Again we resorted to the litter, and with difficulty bore it through the bush, and then under hot and angry fire along the road. Soon an ambulance was reached, and stopping to seek some stimulant at Chancellor's (Dowdall's Tavern), we were found by Dr. McGuire, who at once took charge of the wounded man. Through the night, back over the battle-field of the afternoon, we reached the Wilderness store, and in a field on the north the field-hospital of our corps under Dr. Harvey Black. Here we found a tent prepared, and after midnight the left arm was amputated near the shoulder, and a ball taken from the right hand.
All night long it was mine to watch by the sufferer, and keep him warmly wrapped and undisturbed in his sleep. At nine A. M., on the next day, when he aroused, cannon firing again filled the air, and all the Sunday through the fierce battle raged, General J. E. B. Stuart commanding the Confederates in Jackson's place. A dispatch was sent to the commanding general to announce formally his disability,—tidings General Lee had received during the night with profound grief. There came back the following note:
- "GENERAL: I have just received your note, informing me that you were wounded. I cannot express my regret at the occurrence. Could I have directed events, I should have chosen, for the good of the country, to have been disabled in your stead.
- "I congratulate you upon the victory which is due to your skill and energy.
- '"Most truly your,
- "R. E. LEE, GENERAL."
When this dispatch was handed to me at the tent, and I read it aloud, General Jackson turned his face away and said, "General Lee is very kind, but he should give the praise to God." The long day was passed with bright hopes for the wounded general, with tidings of success on the battle-field, with sad news of losses, and messages to and from other wounded officers brought to the same infirmary.
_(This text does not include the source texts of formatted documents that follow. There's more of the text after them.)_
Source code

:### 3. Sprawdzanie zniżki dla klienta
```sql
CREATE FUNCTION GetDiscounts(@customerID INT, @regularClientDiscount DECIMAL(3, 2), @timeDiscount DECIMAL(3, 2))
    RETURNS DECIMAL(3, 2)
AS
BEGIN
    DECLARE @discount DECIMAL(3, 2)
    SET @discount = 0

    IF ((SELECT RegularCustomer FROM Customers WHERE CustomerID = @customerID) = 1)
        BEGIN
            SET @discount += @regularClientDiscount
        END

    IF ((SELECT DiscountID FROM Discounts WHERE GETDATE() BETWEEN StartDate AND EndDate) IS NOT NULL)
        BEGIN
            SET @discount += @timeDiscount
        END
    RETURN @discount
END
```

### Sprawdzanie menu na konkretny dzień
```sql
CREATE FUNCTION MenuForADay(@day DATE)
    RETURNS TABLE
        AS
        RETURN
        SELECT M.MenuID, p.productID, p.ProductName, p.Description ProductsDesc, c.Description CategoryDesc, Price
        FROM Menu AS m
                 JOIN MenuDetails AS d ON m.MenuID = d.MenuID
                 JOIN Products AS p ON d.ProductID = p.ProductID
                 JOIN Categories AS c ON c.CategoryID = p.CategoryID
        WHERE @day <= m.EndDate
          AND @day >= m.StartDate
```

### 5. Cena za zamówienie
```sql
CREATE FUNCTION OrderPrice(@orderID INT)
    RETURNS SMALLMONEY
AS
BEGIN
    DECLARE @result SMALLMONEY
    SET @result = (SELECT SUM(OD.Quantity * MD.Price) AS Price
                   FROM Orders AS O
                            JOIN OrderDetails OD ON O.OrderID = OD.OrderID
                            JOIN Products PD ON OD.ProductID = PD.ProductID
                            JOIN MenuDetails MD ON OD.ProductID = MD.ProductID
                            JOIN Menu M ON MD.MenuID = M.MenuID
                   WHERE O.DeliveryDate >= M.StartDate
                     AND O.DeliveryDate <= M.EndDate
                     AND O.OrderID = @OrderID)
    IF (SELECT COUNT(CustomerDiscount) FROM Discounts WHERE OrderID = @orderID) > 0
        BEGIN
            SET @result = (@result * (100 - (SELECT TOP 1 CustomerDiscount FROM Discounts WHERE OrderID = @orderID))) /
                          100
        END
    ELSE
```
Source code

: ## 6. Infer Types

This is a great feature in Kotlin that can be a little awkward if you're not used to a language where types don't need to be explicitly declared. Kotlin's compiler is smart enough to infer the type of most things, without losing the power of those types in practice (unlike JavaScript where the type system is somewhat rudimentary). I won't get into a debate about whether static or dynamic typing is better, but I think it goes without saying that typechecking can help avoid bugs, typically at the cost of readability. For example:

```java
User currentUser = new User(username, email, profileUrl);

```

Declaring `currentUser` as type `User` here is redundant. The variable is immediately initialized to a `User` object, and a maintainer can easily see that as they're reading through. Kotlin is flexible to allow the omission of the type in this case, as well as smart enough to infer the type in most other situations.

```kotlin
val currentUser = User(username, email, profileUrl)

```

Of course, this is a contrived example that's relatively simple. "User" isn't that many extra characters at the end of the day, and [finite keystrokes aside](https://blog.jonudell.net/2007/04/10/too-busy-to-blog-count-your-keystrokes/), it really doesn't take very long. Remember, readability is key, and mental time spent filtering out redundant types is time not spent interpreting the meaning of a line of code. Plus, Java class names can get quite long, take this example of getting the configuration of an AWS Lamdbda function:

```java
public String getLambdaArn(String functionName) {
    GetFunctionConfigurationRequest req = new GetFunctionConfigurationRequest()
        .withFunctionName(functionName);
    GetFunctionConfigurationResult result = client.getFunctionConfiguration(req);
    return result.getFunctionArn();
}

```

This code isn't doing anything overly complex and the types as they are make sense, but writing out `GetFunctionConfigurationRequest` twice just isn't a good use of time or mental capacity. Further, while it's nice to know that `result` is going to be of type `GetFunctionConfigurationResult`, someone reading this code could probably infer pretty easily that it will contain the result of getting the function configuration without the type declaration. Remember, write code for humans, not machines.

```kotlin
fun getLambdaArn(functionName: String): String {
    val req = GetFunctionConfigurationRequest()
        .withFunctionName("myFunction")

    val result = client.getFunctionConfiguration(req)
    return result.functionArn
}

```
On Monday, the general was carried in an ambulance, by way of Spotsylvania Court House to most comfortable lodging at Chandler's, near Guinea's Station, on the Richmond, Fredericksburg, and Potomac railroad. And here, against our hopes, notwithstanding the skill and care of wise and watchful surgeons, watched day and night by wife and friends, amid the prayers and tears of all the Southern land, thinking not of himself, but of the cause he loved, and for the troops who had followed him so well and given him so great a name, our chief sank, day by day, with symptoms of pneumonia and some pains of pleurisy, until at 3:15 P. M., on the quiet of the Sabbath afternoon, May 10th, 1863, he raised himself from his bed, saying, "No, no, let us pass over the river, and rest under the shade of the trees"; and, falling again to his pillow, he passed away, "over the river," where, in a land where warfare is not known or feared, he rests forever, "under the trees."
His shattered arm was buried in the family burying-ground of the Ellwood place—Major J. H. Lacy's—near his last battlefield.
His body rests, as he himself asked, "in Lexington, in the Valley of Virginia." The spot where he was so fatally wounded in the shades of the Wilderness is marked by a large quartz rock, placed there by the care of his chaplain and friend, the Rev. Dr. B. T. Lacy, and the latter's brother, Major J. H. Lacy, of Ellwood.
Others must tell the story of Confederate victory at Chancellorsville. It has been mine only, as in the movement of that time, so with my pen now, to follow my general himself. Great, the world believes him to be in many elements of generalship; he was greatest and noblest in that he was good, and, without a selfish thought, gave his talent and his life to a cause that, as before the God he so devoutly served, he deemed right and just.